HIPAA covers HIPAA Covered Entities, their Business Associates, and Business Associate subcontractors that create, receive, maintain, or transmit protected health information for regulated functions, while most individuals and organizations outside those roles are not directly subject to the HIPAA Privacy Rule, HIPAA Security Rule, and HIPAA Breach Notification Rule.
HIPAA Covered Entities fall into three categories. A health plan is a person or organization that provides or pays the cost of medical care, including many private insurers and public programs. A health care clearinghouse is an entity that processes health information to convert nonstandard data into standard transactions or the reverse. A health care provider is covered when the provider transmits health information in electronic form in connection with a transaction for which the U.S. Department of Health and Human Services has adopted a standard, such as certain billing and payment transactions.
Business Associates are also covered by HIPAA when they perform functions or activities on behalf of, or provide certain services to, a HIPAA Covered Entity that involve the use or disclosure of protected health information. Common functions include claims processing, billing, utilization review, data analysis, quality assurance, and practice management. Common services include legal, actuarial, accounting, consulting, data aggregation, management, administrative, accreditation, and financial services when the service involves protected health information. A Business Associate may be a vendor, contractor, consultant, or other external party, and a covered health care provider, health plan, or health care clearinghouse can act as a Business Associate of another HIPAA Covered Entity when it performs a Business Associate function for that entity.

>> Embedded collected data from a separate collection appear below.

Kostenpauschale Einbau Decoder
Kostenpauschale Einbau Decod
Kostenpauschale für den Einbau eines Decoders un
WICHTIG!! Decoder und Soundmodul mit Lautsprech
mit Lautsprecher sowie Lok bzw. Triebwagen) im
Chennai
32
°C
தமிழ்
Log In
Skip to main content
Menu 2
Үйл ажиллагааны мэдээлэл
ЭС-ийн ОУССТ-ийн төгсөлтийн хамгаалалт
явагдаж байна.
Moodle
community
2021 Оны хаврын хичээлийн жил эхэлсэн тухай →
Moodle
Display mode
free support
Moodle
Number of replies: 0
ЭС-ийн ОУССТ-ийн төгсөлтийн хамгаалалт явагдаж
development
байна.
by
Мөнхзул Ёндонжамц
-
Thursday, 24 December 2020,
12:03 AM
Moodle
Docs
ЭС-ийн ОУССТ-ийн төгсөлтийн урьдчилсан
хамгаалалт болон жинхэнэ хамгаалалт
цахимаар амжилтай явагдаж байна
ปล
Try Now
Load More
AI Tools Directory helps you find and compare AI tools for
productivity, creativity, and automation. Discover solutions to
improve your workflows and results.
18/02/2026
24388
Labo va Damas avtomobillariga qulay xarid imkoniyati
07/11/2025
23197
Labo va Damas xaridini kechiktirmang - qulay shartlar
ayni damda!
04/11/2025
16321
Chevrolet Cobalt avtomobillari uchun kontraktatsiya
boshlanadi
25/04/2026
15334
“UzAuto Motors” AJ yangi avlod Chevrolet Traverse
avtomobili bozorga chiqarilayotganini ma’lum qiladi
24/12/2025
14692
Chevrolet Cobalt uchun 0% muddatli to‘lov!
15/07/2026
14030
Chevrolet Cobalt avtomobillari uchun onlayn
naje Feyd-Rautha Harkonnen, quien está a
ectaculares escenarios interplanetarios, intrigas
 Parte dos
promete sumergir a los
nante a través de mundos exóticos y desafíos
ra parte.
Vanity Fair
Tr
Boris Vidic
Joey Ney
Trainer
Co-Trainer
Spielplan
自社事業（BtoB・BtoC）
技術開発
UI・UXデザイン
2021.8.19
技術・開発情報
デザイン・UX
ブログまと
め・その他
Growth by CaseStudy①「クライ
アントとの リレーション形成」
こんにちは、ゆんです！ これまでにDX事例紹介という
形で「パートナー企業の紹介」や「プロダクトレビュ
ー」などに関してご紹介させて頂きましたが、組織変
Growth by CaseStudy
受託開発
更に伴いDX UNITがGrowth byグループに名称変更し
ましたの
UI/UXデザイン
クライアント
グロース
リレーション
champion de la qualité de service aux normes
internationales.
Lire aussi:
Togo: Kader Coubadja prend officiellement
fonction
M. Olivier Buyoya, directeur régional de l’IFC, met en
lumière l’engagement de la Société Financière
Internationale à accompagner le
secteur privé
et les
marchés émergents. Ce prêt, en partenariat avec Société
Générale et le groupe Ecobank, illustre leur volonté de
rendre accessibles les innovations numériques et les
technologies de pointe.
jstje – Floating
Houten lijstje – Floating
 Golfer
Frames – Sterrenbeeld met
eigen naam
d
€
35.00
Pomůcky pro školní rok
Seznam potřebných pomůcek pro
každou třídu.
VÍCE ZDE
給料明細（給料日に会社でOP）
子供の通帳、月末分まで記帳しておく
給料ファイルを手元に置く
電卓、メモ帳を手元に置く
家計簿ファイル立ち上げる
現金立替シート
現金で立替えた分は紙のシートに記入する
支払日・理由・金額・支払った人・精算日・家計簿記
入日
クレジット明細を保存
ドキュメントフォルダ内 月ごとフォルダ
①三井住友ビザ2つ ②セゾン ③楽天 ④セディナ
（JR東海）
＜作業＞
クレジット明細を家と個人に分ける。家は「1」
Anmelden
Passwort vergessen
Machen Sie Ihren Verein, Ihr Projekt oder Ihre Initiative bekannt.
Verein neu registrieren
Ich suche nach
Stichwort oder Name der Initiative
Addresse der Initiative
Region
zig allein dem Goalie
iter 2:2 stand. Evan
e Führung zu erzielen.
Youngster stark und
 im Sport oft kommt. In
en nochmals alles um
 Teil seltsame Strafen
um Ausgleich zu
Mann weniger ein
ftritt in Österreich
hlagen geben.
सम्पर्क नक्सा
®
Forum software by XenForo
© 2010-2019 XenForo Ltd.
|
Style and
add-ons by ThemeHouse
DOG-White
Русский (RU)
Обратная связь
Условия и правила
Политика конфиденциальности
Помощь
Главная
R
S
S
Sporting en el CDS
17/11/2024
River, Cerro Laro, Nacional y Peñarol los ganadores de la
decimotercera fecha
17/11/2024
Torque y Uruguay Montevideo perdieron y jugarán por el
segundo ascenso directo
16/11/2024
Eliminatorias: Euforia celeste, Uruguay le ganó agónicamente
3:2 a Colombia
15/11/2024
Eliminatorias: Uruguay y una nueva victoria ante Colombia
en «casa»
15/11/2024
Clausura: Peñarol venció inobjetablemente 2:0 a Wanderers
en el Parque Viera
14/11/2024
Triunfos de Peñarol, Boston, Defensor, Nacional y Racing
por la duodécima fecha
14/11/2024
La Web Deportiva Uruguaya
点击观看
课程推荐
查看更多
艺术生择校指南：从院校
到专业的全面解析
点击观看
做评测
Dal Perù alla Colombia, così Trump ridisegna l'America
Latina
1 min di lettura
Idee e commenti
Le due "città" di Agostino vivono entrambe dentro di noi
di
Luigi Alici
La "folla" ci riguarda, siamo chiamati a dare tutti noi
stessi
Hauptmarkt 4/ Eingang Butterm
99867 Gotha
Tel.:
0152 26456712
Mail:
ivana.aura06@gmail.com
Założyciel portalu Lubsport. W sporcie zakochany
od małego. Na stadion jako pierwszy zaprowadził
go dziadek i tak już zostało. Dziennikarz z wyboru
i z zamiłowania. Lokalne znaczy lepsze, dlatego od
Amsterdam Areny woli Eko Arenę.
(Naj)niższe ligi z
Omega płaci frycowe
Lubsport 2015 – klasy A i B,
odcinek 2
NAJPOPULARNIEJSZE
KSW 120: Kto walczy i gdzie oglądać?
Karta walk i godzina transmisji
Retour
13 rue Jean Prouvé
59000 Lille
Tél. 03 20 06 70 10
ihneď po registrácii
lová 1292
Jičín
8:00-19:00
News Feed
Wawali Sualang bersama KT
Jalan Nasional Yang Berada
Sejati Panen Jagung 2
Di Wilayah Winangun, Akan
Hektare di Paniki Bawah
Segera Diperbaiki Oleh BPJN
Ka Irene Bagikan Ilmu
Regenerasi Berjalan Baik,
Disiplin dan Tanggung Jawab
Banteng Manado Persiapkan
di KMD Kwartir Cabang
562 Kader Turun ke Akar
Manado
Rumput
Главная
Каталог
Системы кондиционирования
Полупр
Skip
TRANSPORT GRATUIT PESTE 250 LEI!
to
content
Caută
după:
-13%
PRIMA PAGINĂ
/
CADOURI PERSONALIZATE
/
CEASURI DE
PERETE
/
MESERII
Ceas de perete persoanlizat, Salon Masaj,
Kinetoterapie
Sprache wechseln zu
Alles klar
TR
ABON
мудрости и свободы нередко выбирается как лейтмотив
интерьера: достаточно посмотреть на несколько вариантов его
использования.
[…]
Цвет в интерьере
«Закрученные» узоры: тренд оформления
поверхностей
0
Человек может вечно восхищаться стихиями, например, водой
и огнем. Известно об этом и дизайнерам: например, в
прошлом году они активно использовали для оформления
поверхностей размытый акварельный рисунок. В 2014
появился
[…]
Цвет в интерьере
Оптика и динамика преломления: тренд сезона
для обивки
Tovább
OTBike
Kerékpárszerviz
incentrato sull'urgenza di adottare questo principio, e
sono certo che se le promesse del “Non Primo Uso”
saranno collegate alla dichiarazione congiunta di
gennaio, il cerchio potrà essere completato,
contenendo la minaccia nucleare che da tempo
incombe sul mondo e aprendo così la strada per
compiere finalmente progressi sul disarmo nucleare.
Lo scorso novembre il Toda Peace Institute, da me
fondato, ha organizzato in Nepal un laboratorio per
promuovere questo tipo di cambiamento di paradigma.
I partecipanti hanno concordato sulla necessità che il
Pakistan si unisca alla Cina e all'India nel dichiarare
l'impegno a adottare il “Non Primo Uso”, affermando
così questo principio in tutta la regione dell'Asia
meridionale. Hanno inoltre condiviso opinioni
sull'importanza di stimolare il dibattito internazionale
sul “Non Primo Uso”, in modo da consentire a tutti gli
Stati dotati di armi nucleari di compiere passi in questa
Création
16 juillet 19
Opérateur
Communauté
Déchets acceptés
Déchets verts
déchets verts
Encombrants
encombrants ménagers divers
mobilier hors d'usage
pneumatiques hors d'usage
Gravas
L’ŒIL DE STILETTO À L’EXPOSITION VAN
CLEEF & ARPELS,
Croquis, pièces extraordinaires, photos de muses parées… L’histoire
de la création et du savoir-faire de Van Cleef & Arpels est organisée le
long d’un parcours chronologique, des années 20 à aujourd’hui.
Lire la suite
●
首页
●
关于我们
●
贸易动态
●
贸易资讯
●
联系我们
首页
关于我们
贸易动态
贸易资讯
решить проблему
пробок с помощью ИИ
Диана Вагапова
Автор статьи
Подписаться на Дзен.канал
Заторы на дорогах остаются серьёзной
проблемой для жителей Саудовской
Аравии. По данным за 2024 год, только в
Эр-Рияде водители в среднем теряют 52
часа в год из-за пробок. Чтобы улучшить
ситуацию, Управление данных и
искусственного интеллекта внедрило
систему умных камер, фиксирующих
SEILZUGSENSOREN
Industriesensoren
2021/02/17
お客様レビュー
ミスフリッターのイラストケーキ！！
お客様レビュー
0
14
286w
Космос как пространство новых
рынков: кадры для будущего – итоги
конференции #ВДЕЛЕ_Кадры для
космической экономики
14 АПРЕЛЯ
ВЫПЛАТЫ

Business Associate obligations extend to subcontractors. When a Business Associate uses another person or entity to create, receive, maintain, or transmit protected health information on the Business Associate’s behalf, that subcontractor becomes a Business Associate under HIPAA. Covered Entities and Business Associates manage these relationships through written business associate agreements that define permitted uses and disclosures and require safeguards. Business Associates also carry direct regulatory liability for compliance with applicable HIPAA requirements and for impermissible uses and disclosures.
Members of a HIPAA Covered Entity’s workforce do not become separate HIPAA Covered Entities or Business Associates, but their actions can create HIPAA liability for the organization. Workforce members include employees, volunteers, trainees, and other persons under the direct control of a HIPAA Covered Entity or Business Associate when they perform work for the organization. Organizations address workforce handling of protected health information through policies, role-based access, training, supervision, and sanctions for violations.
HIPAA does not apply to every organization that handles health-related information. Many employers, schools, life insurers, and most consumer health apps do not qualify as HIPAA Covered Entities because they do not operate as a health plan, health care clearinghouse, or qualifying health care provider. A vendor does not become a Business Associate solely by offering a product or service, but becomes a Business Associate when it performs functions for a HIPAA Covered Entity or another Business Associate that involve protected health information.
HIPAA coverage can also depend on how an organization is structured. A large organization may operate both HIPAA-regulated and non-regulated activities, and the HIPAA obligations attach to the covered components and the protected health information handled for regulated functions. When protected health information moves between components, the organization must apply HIPAA Privacy Rule and HIPAA Security Rule controls consistent with its organizational designations, access rules, and disclosure limits.
Determining who is covered by HIPAA requires identifying whether the organization is a health plan, health care clearinghouse, or a health care provider that conducts standard electronic transactions, and whether any third party creates, receives, maintains, or transmits protected health information on behalf of a HIPAA Covered Entity or another Business Associate. Compliance scope then follows the protected health information flows, the functions performed, and the contractual and operational controls required by the HIPAA Rules.